*Source:*
* start *
B.J. - I honestly don't know where to start in responding to your thread. It is full of assumptions and lacks credible sources to back those assumptions up. For starters...


*Bob, I honestly don't know where to start in responding to your response of my "ranting." Lets remember that I am "ranting" not writing a doctoral dissertation.*

I wasn't aware that the consensus of Reformed Baptist theologians consider this passage as a "nail in the coffin" of the paedobaptist view. I do happen to believe this is one proof-text of a true new covenant, not a refreshed covenant. But that is my opinion. I'm sure you have some sources to back up your claim in the above quote. Would you be so kind enough as to share them with us?
* end *
*Data entries:*
* start *
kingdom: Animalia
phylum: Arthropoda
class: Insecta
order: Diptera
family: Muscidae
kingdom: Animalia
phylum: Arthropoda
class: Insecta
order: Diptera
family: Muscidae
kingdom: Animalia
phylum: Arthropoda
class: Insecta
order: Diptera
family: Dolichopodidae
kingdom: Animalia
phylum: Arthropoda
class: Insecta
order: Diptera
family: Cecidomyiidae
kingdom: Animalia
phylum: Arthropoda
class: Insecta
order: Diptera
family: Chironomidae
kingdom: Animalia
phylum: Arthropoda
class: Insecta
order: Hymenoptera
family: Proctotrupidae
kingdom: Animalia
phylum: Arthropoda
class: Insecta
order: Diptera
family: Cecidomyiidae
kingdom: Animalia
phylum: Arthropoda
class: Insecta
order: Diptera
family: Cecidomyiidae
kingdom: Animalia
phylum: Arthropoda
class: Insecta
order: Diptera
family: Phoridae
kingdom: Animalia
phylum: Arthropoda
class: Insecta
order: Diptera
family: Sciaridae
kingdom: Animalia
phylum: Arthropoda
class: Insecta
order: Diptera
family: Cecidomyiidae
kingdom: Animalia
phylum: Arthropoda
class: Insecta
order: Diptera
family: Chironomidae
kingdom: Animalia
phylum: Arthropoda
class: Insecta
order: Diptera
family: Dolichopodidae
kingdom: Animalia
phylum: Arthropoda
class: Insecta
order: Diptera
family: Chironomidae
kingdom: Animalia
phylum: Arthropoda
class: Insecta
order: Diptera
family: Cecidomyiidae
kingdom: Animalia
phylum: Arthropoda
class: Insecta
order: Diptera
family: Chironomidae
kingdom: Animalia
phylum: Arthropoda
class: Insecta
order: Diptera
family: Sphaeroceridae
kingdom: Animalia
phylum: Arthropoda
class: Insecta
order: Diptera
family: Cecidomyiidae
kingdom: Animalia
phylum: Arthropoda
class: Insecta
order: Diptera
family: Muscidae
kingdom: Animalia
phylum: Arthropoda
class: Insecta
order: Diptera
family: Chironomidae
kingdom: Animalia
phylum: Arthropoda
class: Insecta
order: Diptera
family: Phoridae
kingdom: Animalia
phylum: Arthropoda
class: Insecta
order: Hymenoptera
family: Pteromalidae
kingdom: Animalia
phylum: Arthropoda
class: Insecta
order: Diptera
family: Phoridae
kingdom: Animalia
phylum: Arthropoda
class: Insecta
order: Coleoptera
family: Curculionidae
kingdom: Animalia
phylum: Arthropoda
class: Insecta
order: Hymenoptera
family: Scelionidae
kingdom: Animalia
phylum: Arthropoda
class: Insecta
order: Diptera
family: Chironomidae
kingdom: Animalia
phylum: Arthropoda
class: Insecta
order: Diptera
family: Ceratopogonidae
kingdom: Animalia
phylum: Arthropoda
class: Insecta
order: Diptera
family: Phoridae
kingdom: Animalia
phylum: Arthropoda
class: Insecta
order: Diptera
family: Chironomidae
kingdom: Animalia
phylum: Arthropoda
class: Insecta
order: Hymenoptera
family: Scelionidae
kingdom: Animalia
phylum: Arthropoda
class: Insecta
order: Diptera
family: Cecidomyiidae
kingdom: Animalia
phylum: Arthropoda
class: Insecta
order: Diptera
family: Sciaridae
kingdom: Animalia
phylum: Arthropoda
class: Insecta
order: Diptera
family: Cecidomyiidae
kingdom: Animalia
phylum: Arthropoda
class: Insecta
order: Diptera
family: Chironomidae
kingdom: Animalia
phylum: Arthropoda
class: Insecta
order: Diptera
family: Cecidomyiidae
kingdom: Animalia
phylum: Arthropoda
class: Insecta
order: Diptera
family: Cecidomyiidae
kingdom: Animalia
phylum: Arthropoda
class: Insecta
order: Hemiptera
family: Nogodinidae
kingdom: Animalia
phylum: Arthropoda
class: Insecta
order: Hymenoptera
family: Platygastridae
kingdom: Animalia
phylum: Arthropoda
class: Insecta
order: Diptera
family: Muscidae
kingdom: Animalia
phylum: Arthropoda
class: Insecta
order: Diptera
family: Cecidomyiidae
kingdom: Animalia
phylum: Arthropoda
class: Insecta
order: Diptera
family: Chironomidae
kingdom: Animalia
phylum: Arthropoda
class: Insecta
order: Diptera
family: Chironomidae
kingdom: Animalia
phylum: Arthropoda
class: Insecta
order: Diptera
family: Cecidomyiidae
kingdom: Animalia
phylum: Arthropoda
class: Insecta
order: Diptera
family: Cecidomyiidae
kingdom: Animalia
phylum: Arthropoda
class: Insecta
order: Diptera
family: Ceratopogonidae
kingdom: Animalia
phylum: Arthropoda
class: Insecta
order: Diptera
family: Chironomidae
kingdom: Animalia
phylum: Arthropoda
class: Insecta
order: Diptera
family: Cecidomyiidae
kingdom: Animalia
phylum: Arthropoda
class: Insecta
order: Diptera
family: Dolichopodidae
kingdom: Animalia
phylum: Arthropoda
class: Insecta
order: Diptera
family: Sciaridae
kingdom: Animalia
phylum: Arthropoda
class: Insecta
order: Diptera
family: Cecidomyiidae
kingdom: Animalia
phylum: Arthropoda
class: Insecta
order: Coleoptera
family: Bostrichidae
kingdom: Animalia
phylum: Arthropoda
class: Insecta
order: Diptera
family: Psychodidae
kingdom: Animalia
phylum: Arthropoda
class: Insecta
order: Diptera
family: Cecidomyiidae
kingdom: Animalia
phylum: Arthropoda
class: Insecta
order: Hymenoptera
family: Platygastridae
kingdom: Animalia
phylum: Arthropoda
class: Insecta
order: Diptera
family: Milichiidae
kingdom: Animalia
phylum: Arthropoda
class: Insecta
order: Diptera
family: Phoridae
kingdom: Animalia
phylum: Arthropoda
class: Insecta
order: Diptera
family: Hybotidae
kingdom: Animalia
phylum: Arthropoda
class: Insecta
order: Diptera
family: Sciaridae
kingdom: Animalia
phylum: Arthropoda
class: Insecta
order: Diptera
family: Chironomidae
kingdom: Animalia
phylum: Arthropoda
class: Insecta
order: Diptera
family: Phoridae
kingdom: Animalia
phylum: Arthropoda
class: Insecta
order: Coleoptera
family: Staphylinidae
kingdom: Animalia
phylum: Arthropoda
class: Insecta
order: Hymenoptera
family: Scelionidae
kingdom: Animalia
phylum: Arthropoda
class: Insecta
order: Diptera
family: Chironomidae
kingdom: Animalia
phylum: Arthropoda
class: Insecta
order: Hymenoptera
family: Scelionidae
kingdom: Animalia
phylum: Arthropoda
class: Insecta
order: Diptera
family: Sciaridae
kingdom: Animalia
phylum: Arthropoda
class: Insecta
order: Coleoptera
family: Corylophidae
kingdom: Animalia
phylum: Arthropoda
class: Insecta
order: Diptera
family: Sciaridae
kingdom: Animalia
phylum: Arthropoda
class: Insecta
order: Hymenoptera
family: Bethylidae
* end *
*Goal 1:* Return the part of the baptism debate starting at "B.J. - I honestly" and ending at "them with us?".
*Goal 2:* Please write the next part of the baptism debate, picking up after its last sentence.
The entries have no connection to the baptism debate.

*Written answer 1:*
B.J. - I honestly don't know where to start in responding to your thread. It is full of assumptions and lacks credible sources to back those assumptions up. For starters...


*Bob, I honestly don't know where to start in responding to your response of my "ranting." Lets remember that I am "ranting" not writing a doctoral dissertation.*

I wasn't aware that the consensus of Reformed Baptist theologians consider this passage as a "nail in the coffin" of the paedobaptist view. I do happen to believe this is one proof-text of a true new covenant, not a refreshed covenant. But that is my opinion. I'm sure you have some sources to back up your claim in the above quote. Would you be so kind enough as to share them with us?

*Written answer 2:*
*"Nail in the coffin" is my phrase, not theirs per se. And by the way thanks for your opinion. It sounds alot like my "ranting." As far as sources go, try reading the "Refeormed Baptist Manifesto" for starters. Waldron argues from the get-go that Paedo's are weak when it comes to the Jer 31. Then try reading Malone's newest book, "Baptism of disciples alone." I guess you want page numbers too?*

I'll ignore the fact that you are once again making assumptions without citing evidence. You actually believe that Baptist's do not view this passage as having some sort of futuristic eschatological content? You're wrong.

*I'll ignore the fact you just asserted I was wrong without giving some source as to why I am wrong. 


*No B.J., Baptist's are not in trouble. What troubles me are _*your*_ presuppositions that are based on what you have heard, not on what you know. Honestly, your post troubles me greatly. You began this post as an attack on Baptist's, specifically accusing us of presuppositions. But that is exactly the tactic you have chosen. Presuppositions with ad hominem assumptions is a poor way to engage folks in profitable discussion.

*Bob, for starters, I am currently a Baptist. I have been struggling with this area for some time now. I am torn because I love my church and dont want to leave. But the force of the Paedo view is weighing me down. As for "my" presuppositions....Are you saying you disagree with numbers 1-7?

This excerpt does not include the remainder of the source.